Re^2: die through several evals
by nyaapa (Novice) on Apr 24, 2013 at 09:02 UTC
    i have sub $s and i execute something like
    eval { $s->(); };
    on alarm i die and if there any non-propagating evals in $s i'll stuck =(
      ... i'll stuck

      Stuck where? Doing what?

      I don't see anything getting "stuck"?:

      sub mys{ print "??$_[0]??"; eval{ die 'bad stuff' if $_[0] eq 'die' }; };; print 'here'; eval{ mys( 'hello' ) }; print 'there'; eval{ mys( 'die' ) }; print 'over here';; here ??hello?? there ??die?? over here

      With the rise and rise of 'Social' network sites: 'Computers are making people easier to use everyday'
      Examine what is said, not who speaks -- Silence betokens consent -- Love the truth but pardon error.
      "Science is about questioning the status quo.

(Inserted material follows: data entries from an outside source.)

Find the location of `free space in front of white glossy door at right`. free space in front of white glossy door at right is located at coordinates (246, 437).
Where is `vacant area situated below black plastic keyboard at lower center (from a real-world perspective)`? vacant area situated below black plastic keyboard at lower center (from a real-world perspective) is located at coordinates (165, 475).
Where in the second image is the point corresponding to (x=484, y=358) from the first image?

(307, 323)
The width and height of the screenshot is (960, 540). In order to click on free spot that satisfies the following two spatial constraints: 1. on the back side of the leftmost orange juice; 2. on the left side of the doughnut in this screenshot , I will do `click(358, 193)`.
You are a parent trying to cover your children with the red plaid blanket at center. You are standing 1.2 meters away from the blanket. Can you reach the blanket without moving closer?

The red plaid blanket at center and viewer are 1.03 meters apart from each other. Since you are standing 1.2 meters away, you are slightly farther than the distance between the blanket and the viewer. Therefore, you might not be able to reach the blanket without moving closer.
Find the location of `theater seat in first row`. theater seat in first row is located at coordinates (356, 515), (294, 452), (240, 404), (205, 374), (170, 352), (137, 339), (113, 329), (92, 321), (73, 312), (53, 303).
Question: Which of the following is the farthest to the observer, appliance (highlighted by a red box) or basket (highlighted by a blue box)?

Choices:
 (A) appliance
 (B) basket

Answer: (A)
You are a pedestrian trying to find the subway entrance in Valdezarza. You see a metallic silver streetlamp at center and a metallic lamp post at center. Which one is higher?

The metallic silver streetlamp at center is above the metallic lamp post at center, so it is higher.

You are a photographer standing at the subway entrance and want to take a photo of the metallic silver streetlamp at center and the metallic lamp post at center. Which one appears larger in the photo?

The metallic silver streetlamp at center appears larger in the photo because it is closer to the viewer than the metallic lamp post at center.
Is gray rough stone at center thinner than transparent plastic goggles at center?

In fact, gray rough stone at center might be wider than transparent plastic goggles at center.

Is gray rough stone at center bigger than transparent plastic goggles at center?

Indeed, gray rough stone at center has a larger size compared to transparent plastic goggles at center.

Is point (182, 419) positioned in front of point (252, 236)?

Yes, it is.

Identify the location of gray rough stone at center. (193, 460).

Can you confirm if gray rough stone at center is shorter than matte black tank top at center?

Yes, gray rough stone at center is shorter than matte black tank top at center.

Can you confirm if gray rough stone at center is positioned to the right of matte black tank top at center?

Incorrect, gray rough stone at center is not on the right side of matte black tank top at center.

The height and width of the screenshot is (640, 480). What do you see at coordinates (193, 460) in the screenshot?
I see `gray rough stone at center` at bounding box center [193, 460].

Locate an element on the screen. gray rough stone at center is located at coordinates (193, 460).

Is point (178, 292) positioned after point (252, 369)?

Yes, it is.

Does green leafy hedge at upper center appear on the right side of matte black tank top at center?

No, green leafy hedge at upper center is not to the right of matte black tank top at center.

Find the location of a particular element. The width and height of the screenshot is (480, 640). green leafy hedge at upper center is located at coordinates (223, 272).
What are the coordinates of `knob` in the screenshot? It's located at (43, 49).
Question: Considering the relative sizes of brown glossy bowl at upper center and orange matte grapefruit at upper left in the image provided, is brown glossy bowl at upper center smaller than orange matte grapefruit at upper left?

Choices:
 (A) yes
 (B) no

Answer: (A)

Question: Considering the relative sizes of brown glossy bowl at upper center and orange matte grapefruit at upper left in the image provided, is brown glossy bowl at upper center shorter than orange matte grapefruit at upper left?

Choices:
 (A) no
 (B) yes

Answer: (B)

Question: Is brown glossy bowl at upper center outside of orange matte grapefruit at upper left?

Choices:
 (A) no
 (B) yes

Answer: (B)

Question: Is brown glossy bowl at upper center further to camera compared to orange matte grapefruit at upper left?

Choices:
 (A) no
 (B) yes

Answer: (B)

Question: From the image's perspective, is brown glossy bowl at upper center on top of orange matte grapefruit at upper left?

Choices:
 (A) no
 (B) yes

Questioning authority".
      In the absence of evidence, opinion is indistinguishable from prejudice.
        $SIG{ALRM} = sub { die "TIMEDOUT" }; my $sub = sub { warn "visible"; eval { # some big action in eval sleep(); }; warn "invisible"; }; # execute $sub with timeout alarm(1); $sub->();
        and get
        visible at -e line 1. invisible at -e line 1.